It was a great, short hunt.

**In 1999 my brother, mentor and the best hunting partner that ever lived was tragically killed. I had a wooden plaque on a ridge dedicated to him, which had badly deteriorated. I had made a metal plaque, and took that to the same place to mount the day prior to the hunt. Life will never be as sweet without him.


----------



## Huge29 (Sep 17, 2007)

Congrats and my condolences to your brother! Thx for sharing!


----------



## Poo Pie (Nov 23, 2007)

Thanks for sharing your story. Great buck.


----------



## Treehugnhuntr (Sep 7, 2007)

Nice, that _was_ a great story.
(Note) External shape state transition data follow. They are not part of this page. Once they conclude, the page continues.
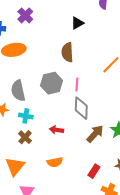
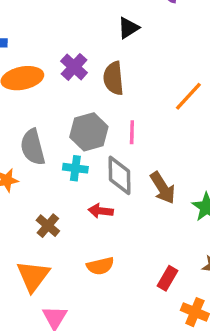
purple cross: (25, 15) -> (74, 67), moved
gray diamond: (81, 108) -> (119, 175), moved
cyan cross: (26, 116) -> (75, 168), moved
brown arrow: (95, 134) -> (163, 188), moved, turned 108

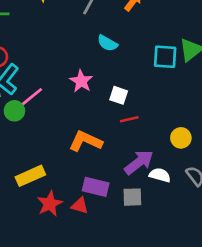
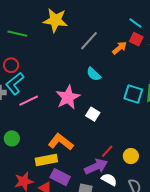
pink star: (81, 81) -> (68, 97), size x1.4
green circle: (14, 111) -> (12, 138), moved
red line: (129, 119) -> (107, 151), moved, turned -48
yellow rectangle: (30, 176) -> (46, 160), moved

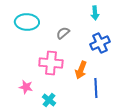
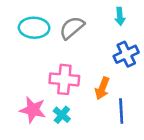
gray semicircle: (63, 33) -> (72, 28), moved, size x1.5
pink star: (26, 87) -> (33, 110), size x1.5
cyan cross: (49, 100) -> (62, 115), moved

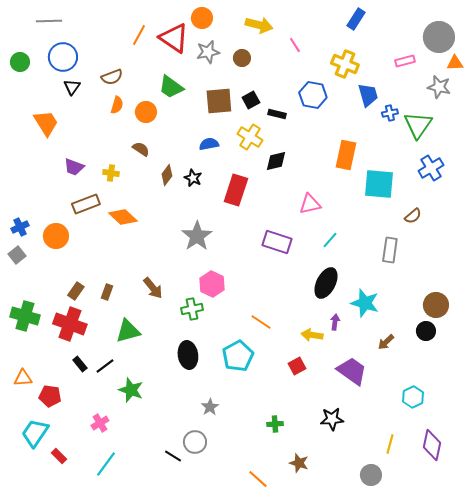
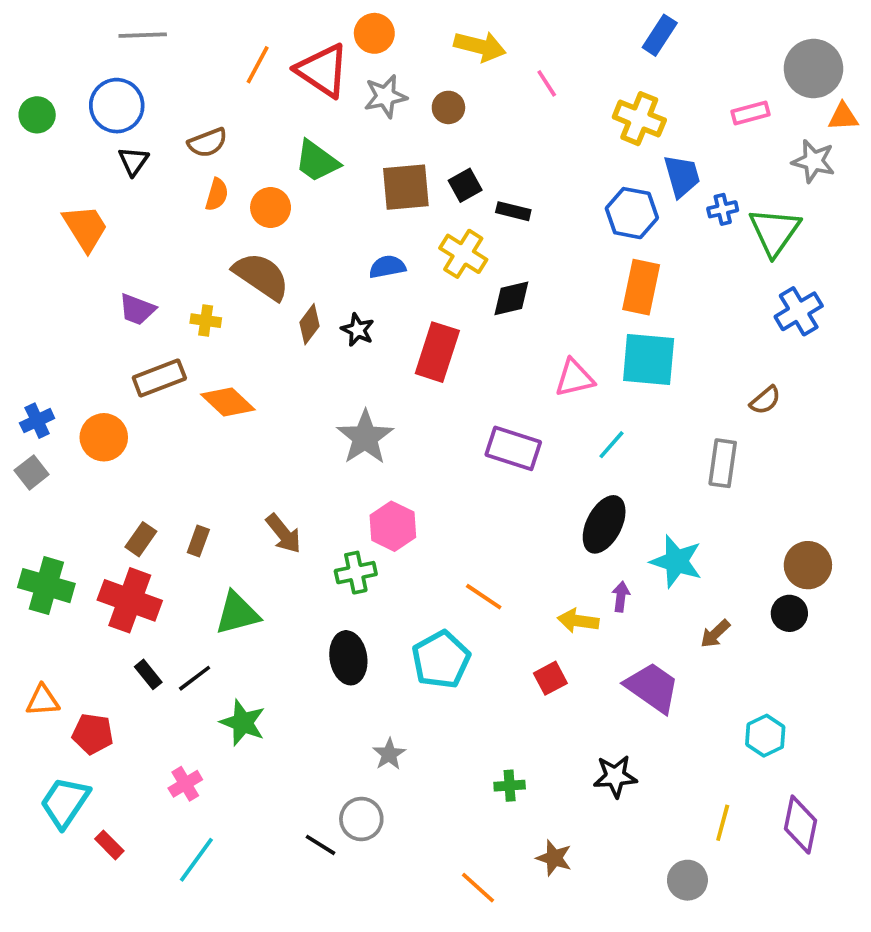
gray line: (49, 21) -> (143, 35), moved
blue hexagon: (313, 95) -> (632, 213), moved
brown semicircle: (141, 149) -> (261, 276), size x1.8
cyan square: (379, 184) -> (649, 359), moved

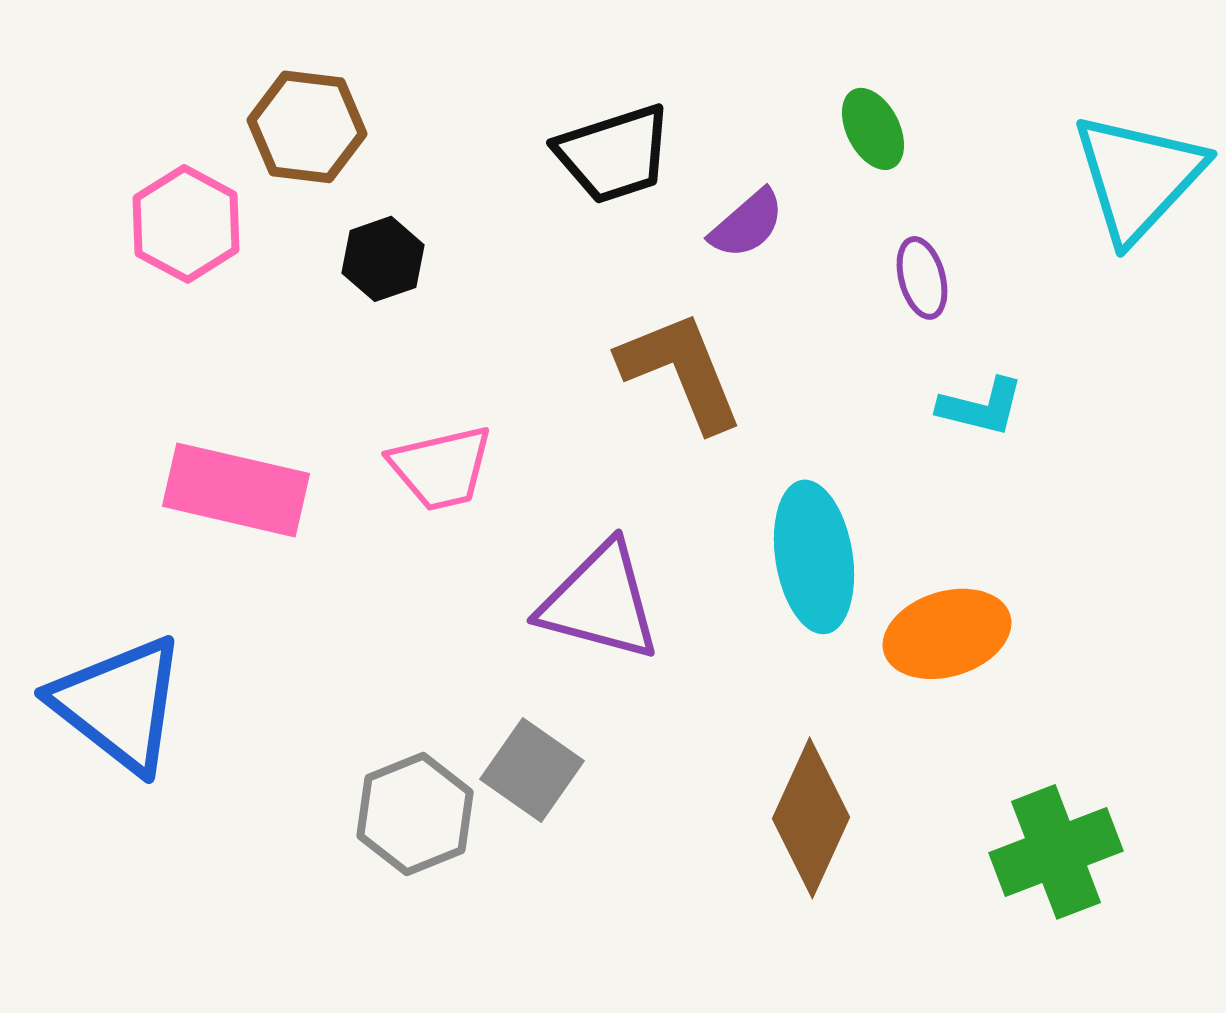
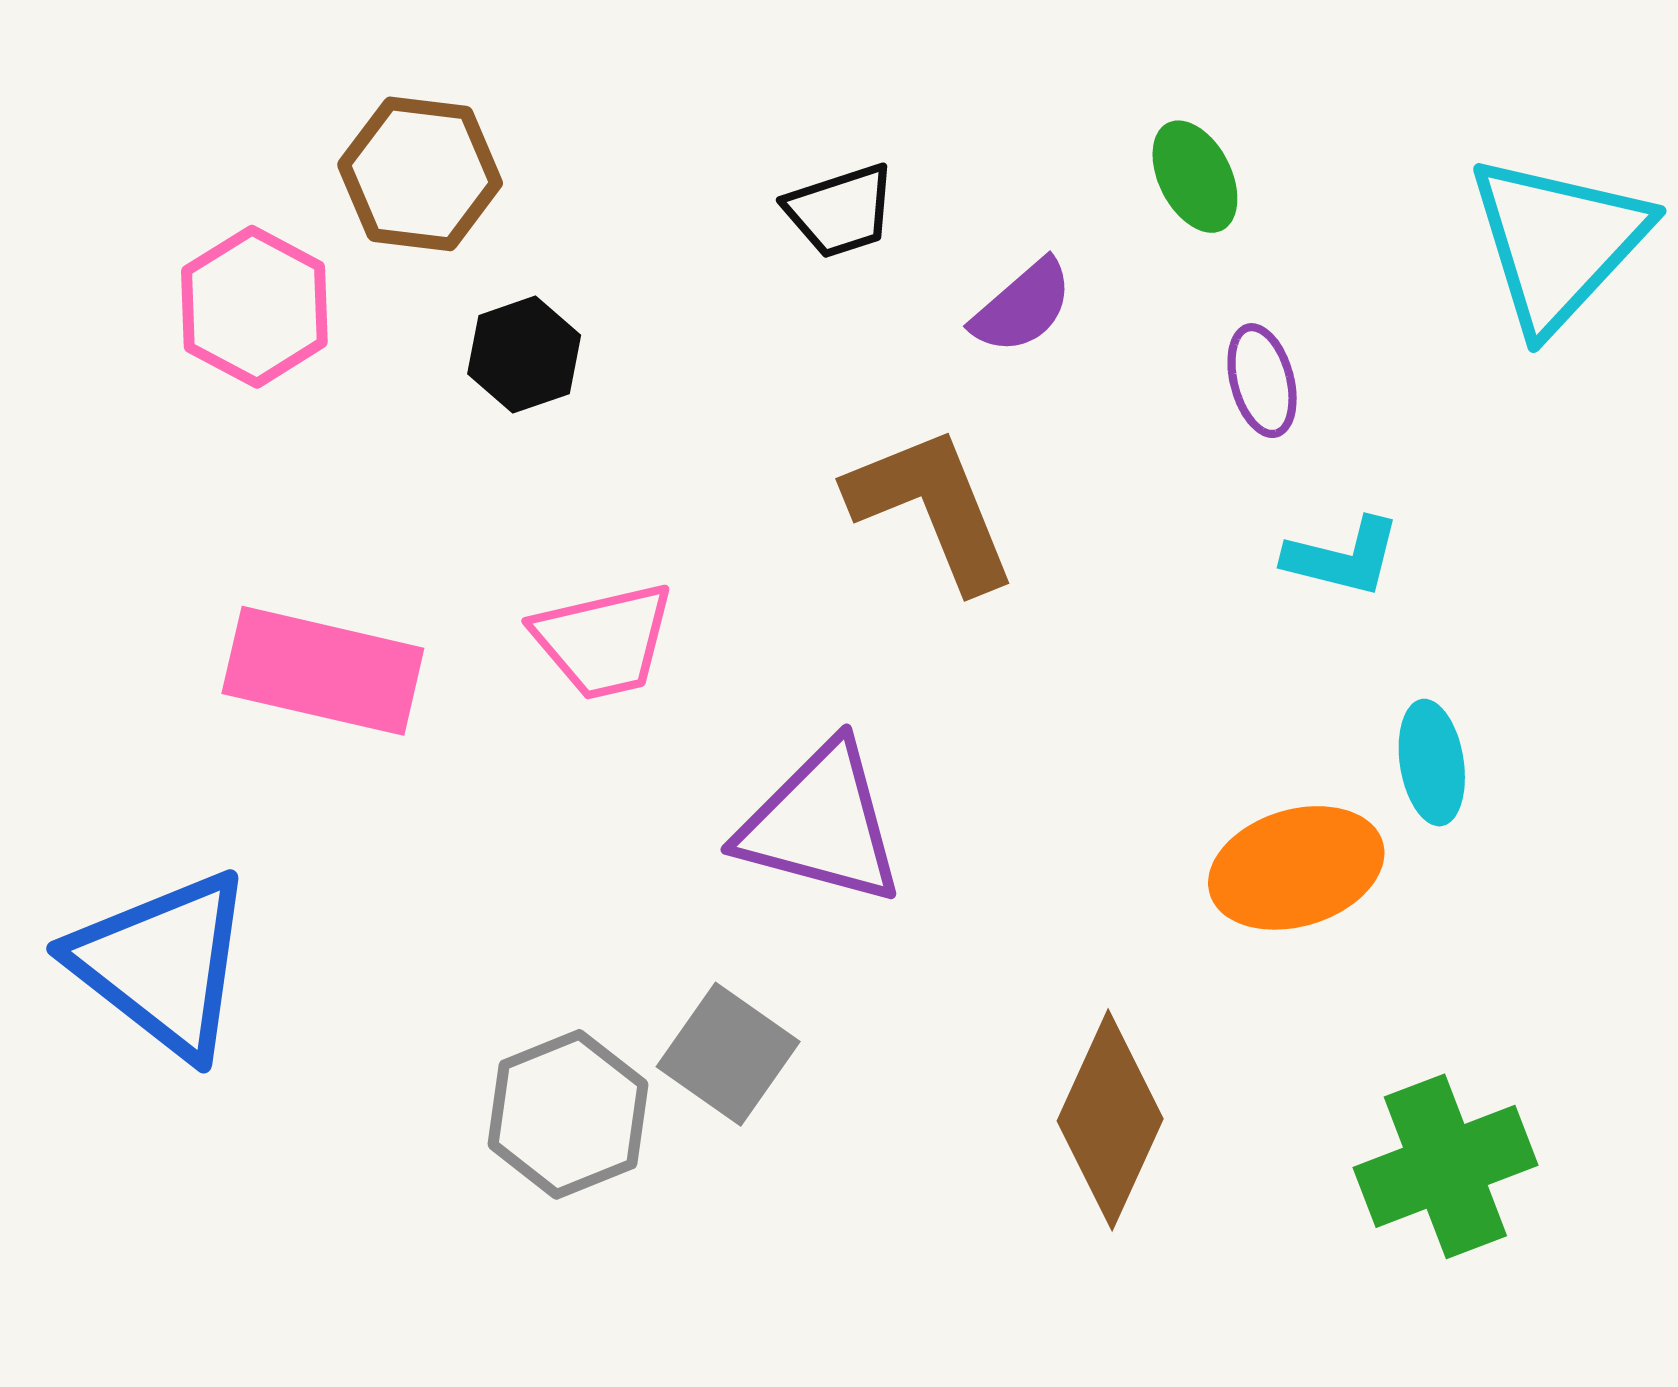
black trapezoid: (614, 154) -> (840, 211), size x0.7
cyan ellipse: (814, 557) -> (1432, 763), moved, size x0.6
That's a really neat thing to do.


----------



## dkhntrdstn (Sep 7, 2007)

Congrats on a dandy buck there. sorry to hear about your bother.He was there with you still just not in person.


----------



## bowgy (Oct 10, 2007)

Congrats on a good hunt, also sorry to hear about your brother.


----------



## pintail (Apr 20, 2008)

Congrats on your buck its a dandy! We also have a couple plaques up on the mountain we deer hunt on for a couple of my uncles that have passed on. One is for my uncle that was stuck by lightning and killed last year on our elk hunt on poison mountain. I know how you feel it doesnt feel like a complete trip without stopping by to say hi and remember them. congrats again on your buck.


----------



## Bo0YaA (Sep 29, 2008)

Was your uncle Gary Richter? if so I know some of your other uncles, Mont and Eldon. I went bear hunting with them In cordova alaska a few years back, and used to work with Mont up until 5 months ago.

Nice buck by the way, I wouldnt pass that one up either.


----------



## #1DEER 1-I (Sep 10, 2007)

Nice buck.


----------